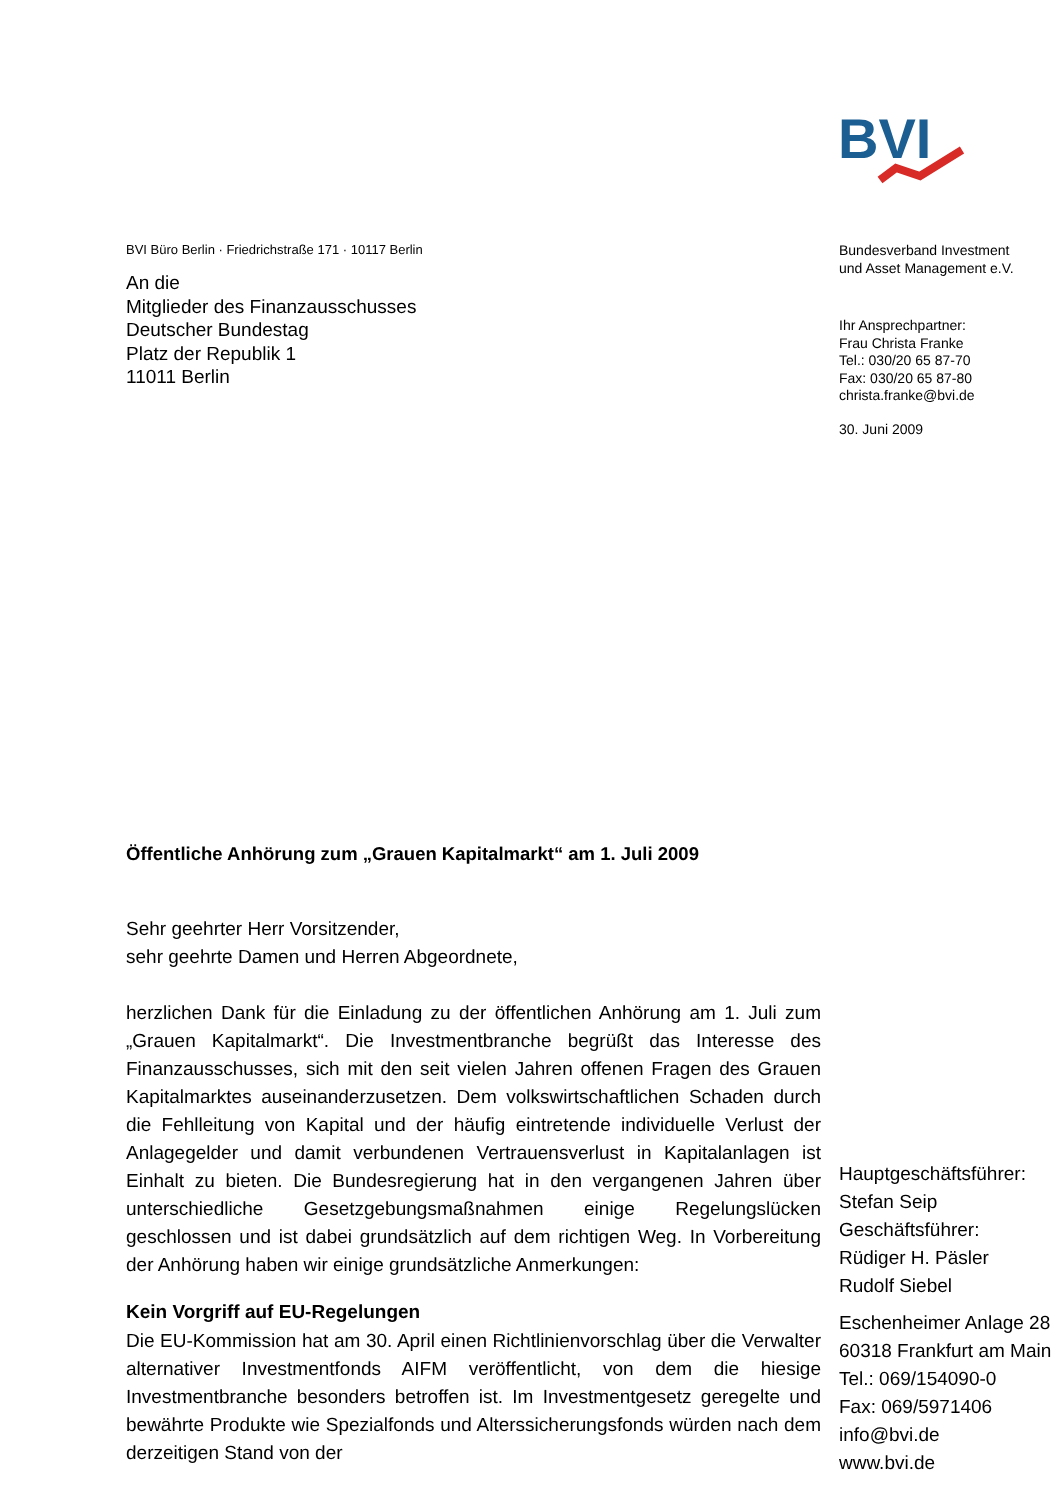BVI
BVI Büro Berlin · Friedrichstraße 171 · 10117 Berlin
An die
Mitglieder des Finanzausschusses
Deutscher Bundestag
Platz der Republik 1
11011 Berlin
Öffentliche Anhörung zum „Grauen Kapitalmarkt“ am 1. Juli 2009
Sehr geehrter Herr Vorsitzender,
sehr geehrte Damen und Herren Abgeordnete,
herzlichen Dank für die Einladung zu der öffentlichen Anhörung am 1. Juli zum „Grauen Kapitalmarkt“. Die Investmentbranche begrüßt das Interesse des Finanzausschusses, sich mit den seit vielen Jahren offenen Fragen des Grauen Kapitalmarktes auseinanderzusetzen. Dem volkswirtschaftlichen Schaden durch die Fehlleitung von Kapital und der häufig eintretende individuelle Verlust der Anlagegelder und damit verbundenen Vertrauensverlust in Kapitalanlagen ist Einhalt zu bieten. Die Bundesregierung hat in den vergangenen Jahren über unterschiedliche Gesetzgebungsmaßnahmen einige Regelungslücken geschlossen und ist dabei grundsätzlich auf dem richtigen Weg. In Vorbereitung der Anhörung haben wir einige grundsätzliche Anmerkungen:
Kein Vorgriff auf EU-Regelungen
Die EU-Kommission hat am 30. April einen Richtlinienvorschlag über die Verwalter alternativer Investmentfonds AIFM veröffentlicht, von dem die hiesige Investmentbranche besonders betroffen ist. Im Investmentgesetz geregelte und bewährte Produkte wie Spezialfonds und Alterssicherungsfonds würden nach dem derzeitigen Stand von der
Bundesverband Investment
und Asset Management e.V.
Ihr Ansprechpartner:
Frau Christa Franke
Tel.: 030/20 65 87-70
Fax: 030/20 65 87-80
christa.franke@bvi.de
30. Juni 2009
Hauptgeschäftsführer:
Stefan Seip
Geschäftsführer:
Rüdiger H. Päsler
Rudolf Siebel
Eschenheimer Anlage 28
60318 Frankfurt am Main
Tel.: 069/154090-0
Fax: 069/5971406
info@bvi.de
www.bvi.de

========================

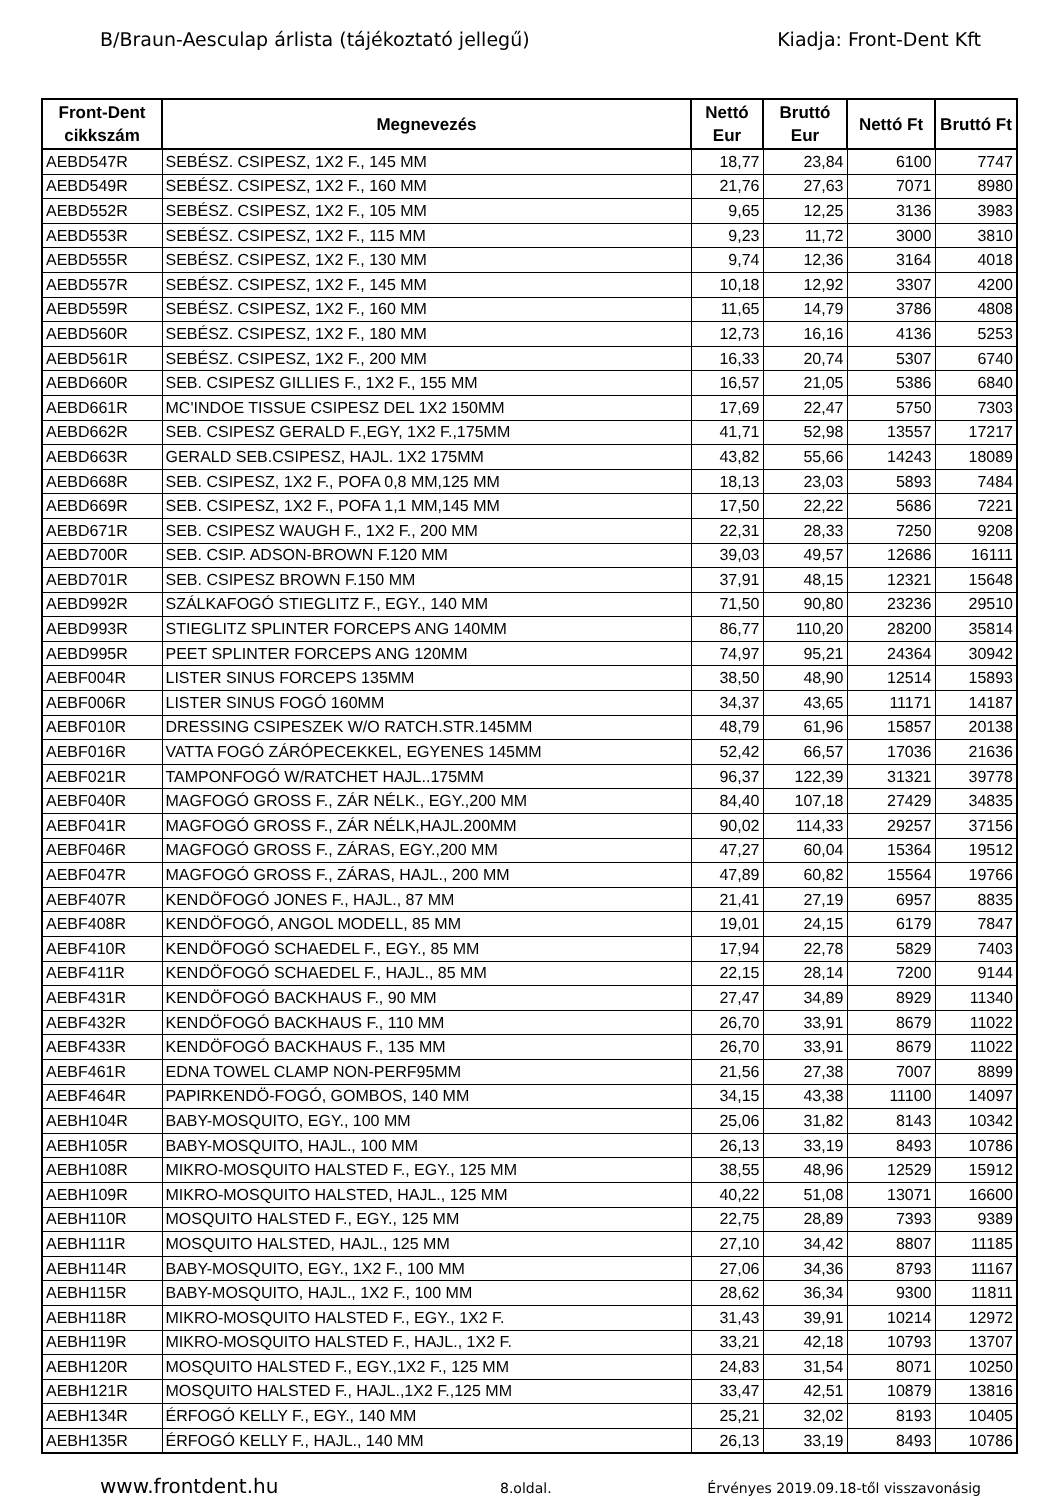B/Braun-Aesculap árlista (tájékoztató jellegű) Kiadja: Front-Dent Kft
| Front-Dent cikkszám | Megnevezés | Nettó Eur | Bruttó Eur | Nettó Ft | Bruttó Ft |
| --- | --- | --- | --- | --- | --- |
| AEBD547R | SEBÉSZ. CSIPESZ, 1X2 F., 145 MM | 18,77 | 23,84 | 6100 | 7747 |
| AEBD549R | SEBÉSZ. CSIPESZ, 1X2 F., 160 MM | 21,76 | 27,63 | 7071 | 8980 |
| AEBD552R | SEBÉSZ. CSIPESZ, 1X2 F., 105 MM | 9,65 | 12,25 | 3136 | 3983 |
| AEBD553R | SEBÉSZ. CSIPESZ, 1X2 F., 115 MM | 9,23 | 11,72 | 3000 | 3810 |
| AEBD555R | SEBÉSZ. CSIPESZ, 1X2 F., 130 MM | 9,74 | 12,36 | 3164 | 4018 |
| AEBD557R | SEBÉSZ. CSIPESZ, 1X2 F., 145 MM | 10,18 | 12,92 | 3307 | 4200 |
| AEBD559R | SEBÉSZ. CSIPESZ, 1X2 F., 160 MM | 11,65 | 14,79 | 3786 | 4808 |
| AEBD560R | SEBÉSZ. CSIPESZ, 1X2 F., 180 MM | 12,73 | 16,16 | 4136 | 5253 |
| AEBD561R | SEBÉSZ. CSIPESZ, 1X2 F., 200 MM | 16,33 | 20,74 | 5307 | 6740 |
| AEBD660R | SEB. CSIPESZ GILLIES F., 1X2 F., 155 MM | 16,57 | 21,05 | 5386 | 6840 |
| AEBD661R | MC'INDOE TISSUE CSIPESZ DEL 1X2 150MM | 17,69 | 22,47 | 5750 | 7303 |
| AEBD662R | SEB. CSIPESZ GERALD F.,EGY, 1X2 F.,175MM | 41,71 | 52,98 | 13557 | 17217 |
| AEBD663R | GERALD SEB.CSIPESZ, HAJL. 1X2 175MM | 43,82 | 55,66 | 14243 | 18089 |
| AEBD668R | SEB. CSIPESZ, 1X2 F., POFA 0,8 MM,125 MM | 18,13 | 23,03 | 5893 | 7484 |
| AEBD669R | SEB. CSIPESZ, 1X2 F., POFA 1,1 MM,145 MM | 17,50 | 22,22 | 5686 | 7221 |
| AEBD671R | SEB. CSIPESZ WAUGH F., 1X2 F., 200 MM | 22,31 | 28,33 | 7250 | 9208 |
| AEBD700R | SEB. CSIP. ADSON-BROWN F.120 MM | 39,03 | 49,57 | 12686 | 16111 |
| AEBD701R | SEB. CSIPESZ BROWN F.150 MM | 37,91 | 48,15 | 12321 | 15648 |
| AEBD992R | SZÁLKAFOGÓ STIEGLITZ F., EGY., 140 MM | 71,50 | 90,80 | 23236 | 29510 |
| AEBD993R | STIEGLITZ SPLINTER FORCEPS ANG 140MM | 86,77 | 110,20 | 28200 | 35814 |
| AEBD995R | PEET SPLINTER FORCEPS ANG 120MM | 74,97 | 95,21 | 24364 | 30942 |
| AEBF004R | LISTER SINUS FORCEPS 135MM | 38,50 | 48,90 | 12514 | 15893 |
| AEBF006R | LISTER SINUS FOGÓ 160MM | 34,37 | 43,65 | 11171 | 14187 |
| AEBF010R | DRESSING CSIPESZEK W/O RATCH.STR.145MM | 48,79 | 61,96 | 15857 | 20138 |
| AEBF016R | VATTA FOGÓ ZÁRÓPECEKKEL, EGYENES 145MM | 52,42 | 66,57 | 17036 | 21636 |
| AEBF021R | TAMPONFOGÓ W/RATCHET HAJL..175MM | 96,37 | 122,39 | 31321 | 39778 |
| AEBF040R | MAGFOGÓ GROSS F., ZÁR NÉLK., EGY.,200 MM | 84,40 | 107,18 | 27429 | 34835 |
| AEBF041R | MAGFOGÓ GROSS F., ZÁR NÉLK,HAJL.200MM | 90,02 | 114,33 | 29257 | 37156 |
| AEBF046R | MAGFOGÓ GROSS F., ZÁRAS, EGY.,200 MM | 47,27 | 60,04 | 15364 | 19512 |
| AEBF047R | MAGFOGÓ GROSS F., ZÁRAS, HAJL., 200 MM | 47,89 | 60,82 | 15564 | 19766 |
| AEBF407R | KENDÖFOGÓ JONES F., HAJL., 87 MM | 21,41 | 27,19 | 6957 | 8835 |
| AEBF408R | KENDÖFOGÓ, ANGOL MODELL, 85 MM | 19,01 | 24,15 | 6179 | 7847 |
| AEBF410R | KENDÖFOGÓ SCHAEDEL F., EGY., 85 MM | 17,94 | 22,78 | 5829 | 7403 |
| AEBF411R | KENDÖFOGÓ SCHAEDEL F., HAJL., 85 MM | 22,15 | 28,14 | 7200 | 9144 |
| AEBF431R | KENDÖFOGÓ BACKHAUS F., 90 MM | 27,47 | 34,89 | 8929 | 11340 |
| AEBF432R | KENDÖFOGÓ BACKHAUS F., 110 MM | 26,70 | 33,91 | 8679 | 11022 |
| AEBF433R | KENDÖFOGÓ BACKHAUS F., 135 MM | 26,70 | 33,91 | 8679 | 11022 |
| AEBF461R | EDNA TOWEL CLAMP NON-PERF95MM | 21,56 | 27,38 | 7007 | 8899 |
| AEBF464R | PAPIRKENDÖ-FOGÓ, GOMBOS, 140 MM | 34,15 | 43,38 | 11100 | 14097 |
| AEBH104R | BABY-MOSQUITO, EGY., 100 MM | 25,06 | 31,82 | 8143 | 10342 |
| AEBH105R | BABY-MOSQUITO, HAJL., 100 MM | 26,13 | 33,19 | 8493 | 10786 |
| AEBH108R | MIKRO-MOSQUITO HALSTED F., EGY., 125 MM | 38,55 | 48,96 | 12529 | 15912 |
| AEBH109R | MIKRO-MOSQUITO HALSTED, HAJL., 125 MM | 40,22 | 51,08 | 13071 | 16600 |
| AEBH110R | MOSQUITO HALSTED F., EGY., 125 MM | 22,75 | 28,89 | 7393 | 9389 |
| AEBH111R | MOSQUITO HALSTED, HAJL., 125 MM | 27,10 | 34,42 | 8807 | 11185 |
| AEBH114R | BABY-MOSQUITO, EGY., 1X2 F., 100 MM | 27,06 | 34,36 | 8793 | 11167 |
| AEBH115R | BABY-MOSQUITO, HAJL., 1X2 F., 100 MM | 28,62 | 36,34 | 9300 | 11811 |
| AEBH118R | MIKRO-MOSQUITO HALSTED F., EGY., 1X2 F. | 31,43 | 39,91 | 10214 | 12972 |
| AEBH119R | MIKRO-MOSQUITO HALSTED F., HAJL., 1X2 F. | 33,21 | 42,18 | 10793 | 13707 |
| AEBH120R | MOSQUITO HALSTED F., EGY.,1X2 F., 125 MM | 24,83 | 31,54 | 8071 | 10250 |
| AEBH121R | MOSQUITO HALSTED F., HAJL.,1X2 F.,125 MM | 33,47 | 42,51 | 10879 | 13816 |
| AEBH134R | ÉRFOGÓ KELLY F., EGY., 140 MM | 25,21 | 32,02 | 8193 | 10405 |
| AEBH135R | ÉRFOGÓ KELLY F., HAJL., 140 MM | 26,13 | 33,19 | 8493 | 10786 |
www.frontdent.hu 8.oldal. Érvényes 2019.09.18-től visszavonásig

========================

- [Exercise requirements]
Using the entries above, output exactly the lines between the line holding "13557 | 17217 |" and the line holding "15564 | 19766 |", end lines included, and nothing more.

- [Exercise result]
| AEBD662R | SEB. CSIPESZ GERALD F.,EGY, 1X2 F.,175MM | 41,71 | 52,98 | 13557 | 17217 |
| AEBD663R | GERALD SEB.CSIPESZ, HAJL. 1X2 175MM | 43,82 | 55,66 | 14243 | 18089 |
| AEBD668R | SEB. CSIPESZ, 1X2 F., POFA 0,8 MM,125 MM | 18,13 | 23,03 | 5893 | 7484 |
| AEBD669R | SEB. CSIPESZ, 1X2 F., POFA 1,1 MM,145 MM | 17,50 | 22,22 | 5686 | 7221 |
| AEBD671R | SEB. CSIPESZ WAUGH F., 1X2 F., 200 MM | 22,31 | 28,33 | 7250 | 9208 |
| AEBD700R | SEB. CSIP. ADSON-BROWN F.120 MM | 39,03 | 49,57 | 12686 | 16111 |
| AEBD701R | SEB. CSIPESZ BROWN F.150 MM | 37,91 | 48,15 | 12321 | 15648 |
| AEBD992R | SZÁLKAFOGÓ STIEGLITZ F., EGY., 140 MM | 71,50 | 90,80 | 23236 | 29510 |
| AEBD993R | STIEGLITZ SPLINTER FORCEPS ANG 140MM | 86,77 | 110,20 | 28200 | 35814 |
| AEBD995R | PEET SPLINTER FORCEPS ANG 120MM | 74,97 | 95,21 | 24364 | 30942 |
| AEBF004R | LISTER SINUS FORCEPS 135MM | 38,50 | 48,90 | 12514 | 15893 |
| AEBF006R | LISTER SINUS FOGÓ 160MM | 34,37 | 43,65 | 11171 | 14187 |
| AEBF010R | DRESSING CSIPESZEK W/O RATCH.STR.145MM | 48,79 | 61,96 | 15857 | 20138 |
| AEBF016R | VATTA FOGÓ ZÁRÓPECEKKEL, EGYENES 145MM | 52,42 | 66,57 | 17036 | 21636 |
| AEBF021R | TAMPONFOGÓ W/RATCHET HAJL..175MM | 96,37 | 122,39 | 31321 | 39778 |
| AEBF040R | MAGFOGÓ GROSS F., ZÁR NÉLK., EGY.,200 MM | 84,40 | 107,18 | 27429 | 34835 |
| AEBF041R | MAGFOGÓ GROSS F., ZÁR NÉLK,HAJL.200MM | 90,02 | 114,33 | 29257 | 37156 |
| AEBF046R | MAGFOGÓ GROSS F., ZÁRAS, EGY.,200 MM | 47,27 | 60,04 | 15364 | 19512 |
| AEBF047R | MAGFOGÓ GROSS F., ZÁRAS, HAJL., 200 MM | 47,89 | 60,82 | 15564 | 19766 |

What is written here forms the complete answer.